### Instruction
Retype every line of the items below exactly as it appears, keeping the original order, line breaks, spelling, and punctuation.

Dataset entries
Start of Block

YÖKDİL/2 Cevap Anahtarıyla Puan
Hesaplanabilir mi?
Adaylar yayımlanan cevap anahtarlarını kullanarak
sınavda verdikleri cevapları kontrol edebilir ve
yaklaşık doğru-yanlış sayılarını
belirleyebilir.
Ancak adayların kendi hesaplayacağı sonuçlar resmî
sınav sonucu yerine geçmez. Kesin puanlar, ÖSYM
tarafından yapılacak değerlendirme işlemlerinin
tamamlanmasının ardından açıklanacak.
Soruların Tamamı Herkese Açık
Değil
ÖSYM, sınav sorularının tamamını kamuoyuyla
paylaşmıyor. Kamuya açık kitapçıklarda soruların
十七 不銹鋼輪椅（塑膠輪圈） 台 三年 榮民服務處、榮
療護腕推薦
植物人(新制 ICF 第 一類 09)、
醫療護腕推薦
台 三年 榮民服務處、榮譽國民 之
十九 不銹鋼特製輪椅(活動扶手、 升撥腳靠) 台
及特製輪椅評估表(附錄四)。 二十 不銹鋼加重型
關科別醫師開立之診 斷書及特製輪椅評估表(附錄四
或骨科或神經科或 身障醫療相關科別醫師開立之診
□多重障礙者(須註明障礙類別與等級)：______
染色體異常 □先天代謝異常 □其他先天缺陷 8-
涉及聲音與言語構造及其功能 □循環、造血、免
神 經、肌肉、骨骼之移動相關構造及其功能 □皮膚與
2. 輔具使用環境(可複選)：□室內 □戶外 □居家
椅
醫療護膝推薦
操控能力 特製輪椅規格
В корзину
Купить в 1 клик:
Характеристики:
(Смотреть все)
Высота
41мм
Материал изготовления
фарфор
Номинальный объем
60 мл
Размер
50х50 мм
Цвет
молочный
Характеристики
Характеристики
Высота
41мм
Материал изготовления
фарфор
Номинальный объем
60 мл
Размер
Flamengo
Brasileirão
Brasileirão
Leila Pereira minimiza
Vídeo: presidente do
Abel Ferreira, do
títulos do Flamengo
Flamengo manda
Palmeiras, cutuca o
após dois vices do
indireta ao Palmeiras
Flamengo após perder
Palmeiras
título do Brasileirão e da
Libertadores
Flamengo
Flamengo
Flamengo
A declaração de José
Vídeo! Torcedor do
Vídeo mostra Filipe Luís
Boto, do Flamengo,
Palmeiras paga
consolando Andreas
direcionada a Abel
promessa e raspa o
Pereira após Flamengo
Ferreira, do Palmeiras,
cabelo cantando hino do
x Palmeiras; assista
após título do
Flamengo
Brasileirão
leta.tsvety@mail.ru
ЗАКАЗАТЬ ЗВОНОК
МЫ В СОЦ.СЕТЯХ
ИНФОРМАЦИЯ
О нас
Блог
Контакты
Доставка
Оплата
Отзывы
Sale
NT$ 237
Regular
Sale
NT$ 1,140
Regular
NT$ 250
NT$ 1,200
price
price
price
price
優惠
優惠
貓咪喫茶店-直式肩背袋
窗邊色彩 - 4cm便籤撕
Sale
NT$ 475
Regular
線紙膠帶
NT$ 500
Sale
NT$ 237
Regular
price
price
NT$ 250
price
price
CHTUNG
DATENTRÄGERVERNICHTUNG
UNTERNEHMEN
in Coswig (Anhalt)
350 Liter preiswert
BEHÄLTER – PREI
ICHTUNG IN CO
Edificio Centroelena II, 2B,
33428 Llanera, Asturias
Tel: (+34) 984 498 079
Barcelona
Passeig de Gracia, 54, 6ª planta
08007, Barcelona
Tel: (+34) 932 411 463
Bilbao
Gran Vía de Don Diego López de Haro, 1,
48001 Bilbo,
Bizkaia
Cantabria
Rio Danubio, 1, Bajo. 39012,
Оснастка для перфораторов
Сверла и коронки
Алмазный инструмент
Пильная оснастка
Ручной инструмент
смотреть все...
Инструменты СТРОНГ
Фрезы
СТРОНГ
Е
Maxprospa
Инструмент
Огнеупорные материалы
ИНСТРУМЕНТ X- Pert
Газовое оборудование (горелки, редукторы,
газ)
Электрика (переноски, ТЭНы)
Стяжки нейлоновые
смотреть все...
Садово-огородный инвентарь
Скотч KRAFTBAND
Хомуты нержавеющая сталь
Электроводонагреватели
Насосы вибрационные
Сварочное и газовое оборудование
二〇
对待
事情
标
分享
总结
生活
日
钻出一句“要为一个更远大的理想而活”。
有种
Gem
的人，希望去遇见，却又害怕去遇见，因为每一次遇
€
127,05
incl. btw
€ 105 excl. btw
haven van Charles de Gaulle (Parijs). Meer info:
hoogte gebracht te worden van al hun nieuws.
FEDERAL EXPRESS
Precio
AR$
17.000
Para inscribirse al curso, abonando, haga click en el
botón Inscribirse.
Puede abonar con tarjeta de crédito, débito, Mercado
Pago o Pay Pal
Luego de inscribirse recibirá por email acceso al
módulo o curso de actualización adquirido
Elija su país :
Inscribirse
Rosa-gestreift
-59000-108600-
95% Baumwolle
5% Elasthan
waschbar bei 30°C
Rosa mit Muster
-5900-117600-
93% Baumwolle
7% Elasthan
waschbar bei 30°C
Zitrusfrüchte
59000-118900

End of Block

### Solution to the problem
YÖKDİL/2 Cevap Anahtarıyla Puan
Hesaplanabilir mi?
Adaylar yayımlanan cevap anahtarlarını kullanarak
sınavda verdikleri cevapları kontrol edebilir ve
yaklaşık doğru-yanlış sayılarını
belirleyebilir.
Ancak adayların kendi hesaplayacağı sonuçlar resmî
sınav sonucu yerine geçmez. Kesin puanlar, ÖSYM
tarafından yapılacak değerlendirme işlemlerinin
tamamlanmasının ardından açıklanacak.
Soruların Tamamı Herkese Açık
Değil
ÖSYM, sınav sorularının tamamını kamuoyuyla
paylaşmıyor. Kamuya açık kitapçıklarda soruların
十七 不銹鋼輪椅（塑膠輪圈） 台 三年 榮民服務處、榮
療護腕推薦
植物人(新制 ICF 第 一類 09)、
醫療護腕推薦
台 三年 榮民服務處、榮譽國民 之
十九 不銹鋼特製輪椅(活動扶手、 升撥腳靠) 台
及特製輪椅評估表(附錄四)。 二十 不銹鋼加重型
關科別醫師開立之診 斷書及特製輪椅評估表(附錄四
或骨科或神經科或 身障醫療相關科別醫師開立之診
□多重障礙者(須註明障礙類別與等級)：______
染色體異常 □先天代謝異常 □其他先天缺陷 8-
涉及聲音與言語構造及其功能 □循環、造血、免
神 經、肌肉、骨骼之移動相關構造及其功能 □皮膚與
2. 輔具使用環境(可複選)：□室內 □戶外 □居家
椅
醫療護膝推薦
操控能力 特製輪椅規格
В корзину
Купить в 1 клик:
Характеристики:
(Смотреть все)
Высота
41мм
Материал изготовления
фарфор
Номинальный объем
60 мл
Размер
50х50 мм
Цвет
молочный
Характеристики
Характеристики
Высота
41мм
Материал изготовления
фарфор
Номинальный объем
60 мл
Размер
Flamengo
Brasileirão
Brasileirão
Leila Pereira minimiza
Vídeo: presidente do
Abel Ferreira, do
títulos do Flamengo
Flamengo manda
Palmeiras, cutuca o
após dois vices do
indireta ao Palmeiras
Flamengo após perder
Palmeiras
título do Brasileirão e da
Libertadores
Flamengo
Flamengo
Flamengo
A declaração de José
Vídeo! Torcedor do
Vídeo mostra Filipe Luís
Boto, do Flamengo,
Palmeiras paga
consolando Andreas
direcionada a Abel
promessa e raspa o
Pereira após Flamengo
Ferreira, do Palmeiras,
cabelo cantando hino do
x Palmeiras; assista
após título do
Flamengo
Brasileirão
leta.tsvety@mail.ru
ЗАКАЗАТЬ ЗВОНОК
МЫ В СОЦ.СЕТЯХ
ИНФОРМАЦИЯ
О нас
Блог
Контакты
Доставка
Оплата
Отзывы
Sale
NT$ 237
Regular
Sale
NT$ 1,140
Regular
NT$ 250
NT$ 1,200
price
price
price
price
優惠
優惠
貓咪喫茶店-直式肩背袋
窗邊色彩 - 4cm便籤撕
Sale
NT$ 475
Regular
線紙膠帶
NT$ 500
Sale
NT$ 237
Regular
price
price
NT$ 250
price
price
CHTUNG
DATENTRÄGERVERNICHTUNG
UNTERNEHMEN
in Coswig (Anhalt)
350 Liter preiswert
BEHÄLTER – PREI
ICHTUNG IN CO
Edificio Centroelena II, 2B,
33428 Llanera, Asturias
Tel: (+34) 984 498 079
Barcelona
Passeig de Gracia, 54, 6ª planta
08007, Barcelona
Tel: (+34) 932 411 463
Bilbao
Gran Vía de Don Diego López de Haro, 1,
48001 Bilbo,
Bizkaia
Cantabria
Rio Danubio, 1, Bajo. 39012,
Оснастка для перфораторов
Сверла и коронки
Алмазный инструмент
Пильная оснастка
Ручной инструмент
смотреть все...
Инструменты СТРОНГ
Фрезы
СТРОНГ
Е
Maxprospa
Инструмент
Огнеупорные материалы
ИНСТРУМЕНТ X- Pert
Газовое оборудование (горелки, редукторы,
газ)
Электрика (переноски, ТЭНы)
Стяжки нейлоновые
смотреть все...
Садово-огородный инвентарь
Скотч KRAFTBAND
Хомуты нержавеющая сталь
Электроводонагреватели
Насосы вибрационные
Сварочное и газовое оборудование
二〇
对待
事情
标
分享
总结
生活
日
钻出一句“要为一个更远大的理想而活”。
有种
Gem
的人，希望去遇见，却又害怕去遇见，因为每一次遇
€
127,05
incl. btw
€ 105 excl. btw
haven van Charles de Gaulle (Parijs). Meer info:
hoogte gebracht te worden van al hun nieuws.
FEDERAL EXPRESS
Precio
AR$
17.000
Para inscribirse al curso, abonando, haga click en el
botón Inscribirse.
Puede abonar con tarjeta de crédito, débito, Mercado
Pago o Pay Pal
Luego de inscribirse recibirá por email acceso al
módulo o curso de actualización adquirido
Elija su país :
Inscribirse
Rosa-gestreift
-59000-108600-
95% Baumwolle
5% Elasthan
waschbar bei 30°C
Rosa mit Muster
-5900-117600-
93% Baumwolle
7% Elasthan
waschbar bei 30°C
Zitrusfrüchte
59000-118900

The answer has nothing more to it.